Passage for review:
---*---

Results from Monte Carlo simulations showed that NLSA is more accurate in identifying the absence of irreversible trapping (α0 = 0 min-1) for the dynamics and SNRs considered (see Table 1). For the lowest value of the trapping simulated (α0 = 0.006 min-1) with tri-exponential kinetics, a similar degree of accuracy was found for SA and NLSA, whereas for bi-exponential kinetics, SA was found to be superior. For higher values of trapping, the accuracy in estimating the presence of the trapping of the two algorithms was equal to 100% (see Table 1).
The mean and the standard deviation of the %BIASα0 (Equation 4) reported with NLSA and SA for both bi- and tri-exponential curves and high and low SNRs are shown in Figure 4. For tri-exponential kinetics (see Figure 4A,C), NLSA displayed a lower bias than SA for the quantification of small α0 values with a maximum mean ± SD percentage bias equal to 38.30% ± 4.92% for NLSA compared to 176.15% ± 114.65% for SA at α0,1 = 0.006 min-1 and SNR = 60. For higher values of trapping (α0,3 = 0.2 min-1 and α0,4 = 0.6 min-1), SA and NLSA were of similar accuracy, with a minimum mean ± SD %BIASα0 equal to 0.17% ± 0.03% for SA, compared to 1.55% ± 0.34% for NLSA at α0,4 = 0.6 min-1 and SNR = 120. The same trend was found for bi-exponential curves (see Figure 4B, D), where the maximum mean ± SD %BIASα0 were 16.41% ± 4.71% for NLSA and 228.39% ± 117.70% for SA, at α0,1 = 0.006 min-1 and SNR = 60. The minimum mean ± SD %BIASα0 values for high trapping were similar with those found for tri-exponential kinetics. The accuracy in quantification of α0 for both NLSA and SA algorithms improved with increasing values of trapping and SNR. Additionally, the mean ± SD percentage bias reported for both algorithms was generally lower for bi-exponential curves than those estimated for tri-exponential kinetics.

---*---

Listed records:

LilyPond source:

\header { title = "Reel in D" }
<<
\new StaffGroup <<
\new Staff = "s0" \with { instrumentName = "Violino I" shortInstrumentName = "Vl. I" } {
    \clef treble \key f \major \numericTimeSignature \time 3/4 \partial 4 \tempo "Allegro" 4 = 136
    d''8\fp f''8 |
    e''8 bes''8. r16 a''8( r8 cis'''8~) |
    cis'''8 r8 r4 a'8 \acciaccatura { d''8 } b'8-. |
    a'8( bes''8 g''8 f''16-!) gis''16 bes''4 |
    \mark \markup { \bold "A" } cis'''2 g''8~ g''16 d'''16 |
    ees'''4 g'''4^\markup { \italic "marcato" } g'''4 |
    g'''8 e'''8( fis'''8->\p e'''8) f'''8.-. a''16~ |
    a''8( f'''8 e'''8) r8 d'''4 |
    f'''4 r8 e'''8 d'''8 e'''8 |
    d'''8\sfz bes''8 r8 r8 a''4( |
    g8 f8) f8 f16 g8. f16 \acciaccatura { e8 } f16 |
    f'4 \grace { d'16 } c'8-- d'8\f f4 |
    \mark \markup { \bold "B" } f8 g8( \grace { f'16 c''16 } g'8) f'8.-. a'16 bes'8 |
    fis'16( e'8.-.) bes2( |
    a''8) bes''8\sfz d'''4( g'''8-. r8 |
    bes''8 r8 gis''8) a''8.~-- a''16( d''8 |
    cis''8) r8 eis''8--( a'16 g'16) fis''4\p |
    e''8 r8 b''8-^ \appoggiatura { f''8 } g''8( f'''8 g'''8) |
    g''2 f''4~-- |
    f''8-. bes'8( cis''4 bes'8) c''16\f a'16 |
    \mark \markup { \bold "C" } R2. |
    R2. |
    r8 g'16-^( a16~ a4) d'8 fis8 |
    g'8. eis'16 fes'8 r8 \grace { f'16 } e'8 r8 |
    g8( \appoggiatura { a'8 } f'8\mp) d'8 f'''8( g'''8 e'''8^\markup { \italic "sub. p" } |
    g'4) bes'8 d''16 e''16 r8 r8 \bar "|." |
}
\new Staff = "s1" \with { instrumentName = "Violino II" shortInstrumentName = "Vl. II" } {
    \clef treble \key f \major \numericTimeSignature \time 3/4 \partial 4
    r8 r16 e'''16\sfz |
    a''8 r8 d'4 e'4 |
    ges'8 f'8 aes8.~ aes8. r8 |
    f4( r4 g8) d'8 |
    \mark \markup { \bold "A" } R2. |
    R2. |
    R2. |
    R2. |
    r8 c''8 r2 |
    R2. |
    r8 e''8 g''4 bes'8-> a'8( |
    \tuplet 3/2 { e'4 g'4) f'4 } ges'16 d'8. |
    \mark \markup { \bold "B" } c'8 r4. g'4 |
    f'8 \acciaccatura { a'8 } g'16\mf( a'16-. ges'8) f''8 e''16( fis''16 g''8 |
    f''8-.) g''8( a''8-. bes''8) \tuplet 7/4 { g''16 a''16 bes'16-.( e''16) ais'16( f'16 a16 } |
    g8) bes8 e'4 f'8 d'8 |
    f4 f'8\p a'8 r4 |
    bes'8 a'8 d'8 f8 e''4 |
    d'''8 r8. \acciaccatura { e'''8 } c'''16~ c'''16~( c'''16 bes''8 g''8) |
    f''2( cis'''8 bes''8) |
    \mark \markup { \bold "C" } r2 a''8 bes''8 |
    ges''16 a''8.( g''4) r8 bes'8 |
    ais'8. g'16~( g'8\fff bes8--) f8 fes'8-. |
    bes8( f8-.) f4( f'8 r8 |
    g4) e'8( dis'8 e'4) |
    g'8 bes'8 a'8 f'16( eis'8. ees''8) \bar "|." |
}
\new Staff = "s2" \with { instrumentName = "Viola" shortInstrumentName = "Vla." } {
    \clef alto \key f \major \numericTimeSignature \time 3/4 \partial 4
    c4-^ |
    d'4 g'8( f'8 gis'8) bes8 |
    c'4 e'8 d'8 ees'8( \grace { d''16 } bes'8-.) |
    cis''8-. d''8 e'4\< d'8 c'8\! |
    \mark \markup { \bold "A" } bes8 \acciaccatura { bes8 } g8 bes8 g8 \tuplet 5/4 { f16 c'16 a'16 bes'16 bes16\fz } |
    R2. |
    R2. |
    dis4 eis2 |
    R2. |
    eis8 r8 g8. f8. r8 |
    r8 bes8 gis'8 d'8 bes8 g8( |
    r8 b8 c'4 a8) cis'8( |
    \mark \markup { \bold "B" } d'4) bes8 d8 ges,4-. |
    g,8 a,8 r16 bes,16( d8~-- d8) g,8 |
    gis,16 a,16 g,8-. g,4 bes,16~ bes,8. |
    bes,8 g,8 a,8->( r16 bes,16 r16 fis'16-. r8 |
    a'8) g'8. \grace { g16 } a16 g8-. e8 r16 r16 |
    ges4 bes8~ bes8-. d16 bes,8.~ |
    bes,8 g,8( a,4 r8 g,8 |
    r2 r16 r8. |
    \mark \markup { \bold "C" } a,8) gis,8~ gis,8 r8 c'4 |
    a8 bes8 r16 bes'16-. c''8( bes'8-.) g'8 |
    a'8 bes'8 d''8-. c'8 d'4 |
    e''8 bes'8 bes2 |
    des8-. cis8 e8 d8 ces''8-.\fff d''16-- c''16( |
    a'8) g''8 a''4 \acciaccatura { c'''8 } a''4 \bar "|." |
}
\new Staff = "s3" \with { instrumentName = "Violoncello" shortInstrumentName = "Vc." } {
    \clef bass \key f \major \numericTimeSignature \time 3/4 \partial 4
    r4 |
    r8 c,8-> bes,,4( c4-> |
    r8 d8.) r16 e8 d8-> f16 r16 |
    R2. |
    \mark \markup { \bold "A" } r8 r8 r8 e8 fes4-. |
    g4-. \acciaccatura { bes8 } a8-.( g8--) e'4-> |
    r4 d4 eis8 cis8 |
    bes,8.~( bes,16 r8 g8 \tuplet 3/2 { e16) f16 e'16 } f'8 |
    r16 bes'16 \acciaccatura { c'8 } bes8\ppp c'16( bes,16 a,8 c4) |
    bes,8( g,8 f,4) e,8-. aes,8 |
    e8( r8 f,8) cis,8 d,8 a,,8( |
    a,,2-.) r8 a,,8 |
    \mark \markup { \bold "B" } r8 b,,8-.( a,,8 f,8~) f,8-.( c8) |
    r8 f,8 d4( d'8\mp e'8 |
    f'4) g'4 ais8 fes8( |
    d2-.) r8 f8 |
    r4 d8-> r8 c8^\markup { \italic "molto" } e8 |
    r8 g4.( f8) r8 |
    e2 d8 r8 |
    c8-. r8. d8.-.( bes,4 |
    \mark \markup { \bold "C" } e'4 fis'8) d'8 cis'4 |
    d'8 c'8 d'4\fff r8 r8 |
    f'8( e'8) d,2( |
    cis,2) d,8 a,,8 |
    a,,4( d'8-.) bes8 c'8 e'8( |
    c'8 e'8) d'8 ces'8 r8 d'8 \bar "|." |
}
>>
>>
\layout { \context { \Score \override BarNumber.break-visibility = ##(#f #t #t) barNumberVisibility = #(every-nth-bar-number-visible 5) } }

---*---

What to do:
1 > In the NLSA and SA simulation results, how accurate were the two algorithms at estimating the presence of trapping for higher values of trapping?
2 > Rewrite the paragraph of the NLSA and SA simulation results that begins "Results from Monte Carlo simulations" as a bulleted list, keeping its main facts.
3 > Carry on the NLSA and SA simulation results in the same technical voice, starting after the final sentence.

Outputs for the tasks:
1 > Both algorithms were 100% accurate.

2 >
- NLSA was more accurate at identifying the absence of irreversible trapping (α0 = 0 min-1) for the dynamics and SNRs considered (Table 1).
- At the lowest simulated trapping (α0 = 0.006 min-1), SA and NLSA were similarly accurate with tri-exponential kinetics, and SA was superior with bi-exponential kinetics.
- At higher trapping values, both algorithms were 100% accurate in estimating the presence of trapping (Table 1).

3 >
In Figure 5A,B, the mean and the standard deviation of the %BIAS reported for Patlak and NA are presented for simulated tri-exponential curves. In the absence of noise, Patlak returns the exact value of α0, whereas NA represents a surrogate of the trapping component which is in a linear relationship. The accuracy in quantifying the trapping component from the simulated data using Patlak increased with the value of trapping and SNR with a maximum mean ± SD percentage bias equal to -1,662% ± 1,053.8% at SNR = 60 and -507% ± 230% at SNR = 120 and a minimum mean ± SD percentage bias equal to -20.2% ± 3% at SNR = 60 and -12.2% ± 2.5% at SNR = 120. The maximum mean ± SD percentage bias reported for NA is 5.3% ± 10% (a.u.) at SNR = 60 and 3.2% ± 10% (a.u.) at SNR = 120, while the minimum mean ± SD percentage bias is equal to 0.8% ± 12.4% (a.u.) at SNR = 60 and 0.6% ± 12.4% (a.u.) at SNR = 120. The values reported for the %BIAS of both Patlak and NA estimated from bi-exponential curves were not significantly different from those calculated for tri-exponential curves (data not reported).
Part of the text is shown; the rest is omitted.